> Input data:
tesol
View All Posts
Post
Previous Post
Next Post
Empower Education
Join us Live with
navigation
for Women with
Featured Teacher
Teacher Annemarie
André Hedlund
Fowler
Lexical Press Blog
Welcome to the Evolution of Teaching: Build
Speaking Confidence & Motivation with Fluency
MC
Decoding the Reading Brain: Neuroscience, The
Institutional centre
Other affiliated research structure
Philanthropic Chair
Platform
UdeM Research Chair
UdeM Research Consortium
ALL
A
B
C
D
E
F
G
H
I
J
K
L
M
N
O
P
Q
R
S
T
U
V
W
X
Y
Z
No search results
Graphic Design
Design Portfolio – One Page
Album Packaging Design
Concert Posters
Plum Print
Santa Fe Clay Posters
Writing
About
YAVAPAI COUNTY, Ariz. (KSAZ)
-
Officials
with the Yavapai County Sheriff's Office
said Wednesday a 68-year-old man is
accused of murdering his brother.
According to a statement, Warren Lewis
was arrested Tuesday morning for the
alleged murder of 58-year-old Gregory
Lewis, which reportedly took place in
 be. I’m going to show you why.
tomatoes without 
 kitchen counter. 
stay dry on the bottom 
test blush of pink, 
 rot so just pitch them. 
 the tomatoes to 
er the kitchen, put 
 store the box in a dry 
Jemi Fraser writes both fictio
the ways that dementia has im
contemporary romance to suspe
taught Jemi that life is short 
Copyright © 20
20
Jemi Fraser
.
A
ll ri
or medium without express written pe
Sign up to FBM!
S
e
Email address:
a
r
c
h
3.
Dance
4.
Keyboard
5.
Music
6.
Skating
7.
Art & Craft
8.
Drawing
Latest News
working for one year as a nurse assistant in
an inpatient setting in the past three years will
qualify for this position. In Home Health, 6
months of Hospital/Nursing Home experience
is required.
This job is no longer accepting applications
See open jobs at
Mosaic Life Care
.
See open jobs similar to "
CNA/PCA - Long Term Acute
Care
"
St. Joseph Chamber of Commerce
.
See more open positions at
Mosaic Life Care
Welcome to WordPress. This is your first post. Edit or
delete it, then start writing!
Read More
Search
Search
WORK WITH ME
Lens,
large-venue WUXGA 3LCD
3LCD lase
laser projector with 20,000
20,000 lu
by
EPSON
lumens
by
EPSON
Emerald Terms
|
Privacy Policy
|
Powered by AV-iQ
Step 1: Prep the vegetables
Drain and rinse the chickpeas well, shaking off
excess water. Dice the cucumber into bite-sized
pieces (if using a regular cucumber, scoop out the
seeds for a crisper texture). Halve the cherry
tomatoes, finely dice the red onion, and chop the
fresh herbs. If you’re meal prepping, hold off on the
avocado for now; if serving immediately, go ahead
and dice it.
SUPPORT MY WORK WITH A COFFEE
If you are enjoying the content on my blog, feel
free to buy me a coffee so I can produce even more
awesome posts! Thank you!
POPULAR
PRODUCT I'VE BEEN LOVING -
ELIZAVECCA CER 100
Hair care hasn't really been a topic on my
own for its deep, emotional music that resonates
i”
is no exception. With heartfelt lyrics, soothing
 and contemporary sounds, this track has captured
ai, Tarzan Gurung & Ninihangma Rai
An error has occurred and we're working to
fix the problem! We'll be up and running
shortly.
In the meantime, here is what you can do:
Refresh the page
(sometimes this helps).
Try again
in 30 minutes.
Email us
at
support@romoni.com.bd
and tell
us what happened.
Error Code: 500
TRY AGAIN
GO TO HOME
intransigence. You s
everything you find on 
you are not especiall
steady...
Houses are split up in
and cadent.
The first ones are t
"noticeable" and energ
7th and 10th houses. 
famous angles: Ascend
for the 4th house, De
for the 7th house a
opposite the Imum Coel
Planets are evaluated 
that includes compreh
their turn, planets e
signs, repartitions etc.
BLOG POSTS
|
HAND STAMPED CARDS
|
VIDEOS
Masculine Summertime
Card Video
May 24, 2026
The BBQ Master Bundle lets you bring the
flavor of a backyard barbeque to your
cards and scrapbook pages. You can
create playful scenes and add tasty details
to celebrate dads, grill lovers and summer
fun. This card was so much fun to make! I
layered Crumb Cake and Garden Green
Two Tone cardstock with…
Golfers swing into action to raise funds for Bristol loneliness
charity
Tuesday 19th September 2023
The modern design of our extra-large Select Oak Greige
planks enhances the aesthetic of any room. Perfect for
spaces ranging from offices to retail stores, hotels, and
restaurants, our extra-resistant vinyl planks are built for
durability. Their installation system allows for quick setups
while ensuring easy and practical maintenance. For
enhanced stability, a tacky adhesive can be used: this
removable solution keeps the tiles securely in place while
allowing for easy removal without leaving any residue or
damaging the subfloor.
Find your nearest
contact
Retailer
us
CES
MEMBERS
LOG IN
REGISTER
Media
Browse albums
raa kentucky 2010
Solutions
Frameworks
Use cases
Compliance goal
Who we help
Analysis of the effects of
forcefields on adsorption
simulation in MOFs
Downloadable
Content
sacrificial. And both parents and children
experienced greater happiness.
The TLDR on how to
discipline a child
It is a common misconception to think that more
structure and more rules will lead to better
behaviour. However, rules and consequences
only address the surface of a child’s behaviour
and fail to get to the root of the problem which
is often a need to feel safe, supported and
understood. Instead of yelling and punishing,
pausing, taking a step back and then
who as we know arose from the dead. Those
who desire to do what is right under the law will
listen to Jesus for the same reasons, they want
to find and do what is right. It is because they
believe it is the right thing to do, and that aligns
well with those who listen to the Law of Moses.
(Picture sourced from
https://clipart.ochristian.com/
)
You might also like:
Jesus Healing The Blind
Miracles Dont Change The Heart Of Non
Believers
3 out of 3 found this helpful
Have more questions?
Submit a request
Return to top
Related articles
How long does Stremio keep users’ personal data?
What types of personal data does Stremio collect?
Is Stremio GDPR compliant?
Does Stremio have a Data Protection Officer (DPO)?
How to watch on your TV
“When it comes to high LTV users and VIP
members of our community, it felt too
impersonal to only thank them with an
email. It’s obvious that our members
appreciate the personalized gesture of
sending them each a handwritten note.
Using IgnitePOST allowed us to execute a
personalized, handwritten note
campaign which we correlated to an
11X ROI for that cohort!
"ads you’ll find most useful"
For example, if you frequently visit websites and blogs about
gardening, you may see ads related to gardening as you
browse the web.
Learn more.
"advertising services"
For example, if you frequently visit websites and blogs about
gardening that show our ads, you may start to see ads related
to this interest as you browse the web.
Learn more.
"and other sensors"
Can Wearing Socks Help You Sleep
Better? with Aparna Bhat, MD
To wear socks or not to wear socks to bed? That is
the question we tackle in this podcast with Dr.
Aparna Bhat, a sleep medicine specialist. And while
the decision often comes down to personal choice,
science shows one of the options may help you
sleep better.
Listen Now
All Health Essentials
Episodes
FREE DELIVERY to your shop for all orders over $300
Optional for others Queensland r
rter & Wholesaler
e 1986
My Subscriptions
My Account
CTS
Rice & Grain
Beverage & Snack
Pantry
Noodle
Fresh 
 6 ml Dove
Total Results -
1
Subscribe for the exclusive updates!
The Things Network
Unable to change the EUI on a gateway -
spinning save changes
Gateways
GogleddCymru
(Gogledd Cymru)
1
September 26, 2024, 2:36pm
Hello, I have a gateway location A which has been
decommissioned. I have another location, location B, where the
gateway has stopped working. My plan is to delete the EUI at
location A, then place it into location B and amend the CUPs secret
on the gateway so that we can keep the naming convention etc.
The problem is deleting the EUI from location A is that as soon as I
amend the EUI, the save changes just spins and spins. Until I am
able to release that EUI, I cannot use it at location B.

> Task statement: Apply a filter for "jobs" to the entries and show each line that passes.

> Result for this task:
See open jobs at
See open jobs similar to "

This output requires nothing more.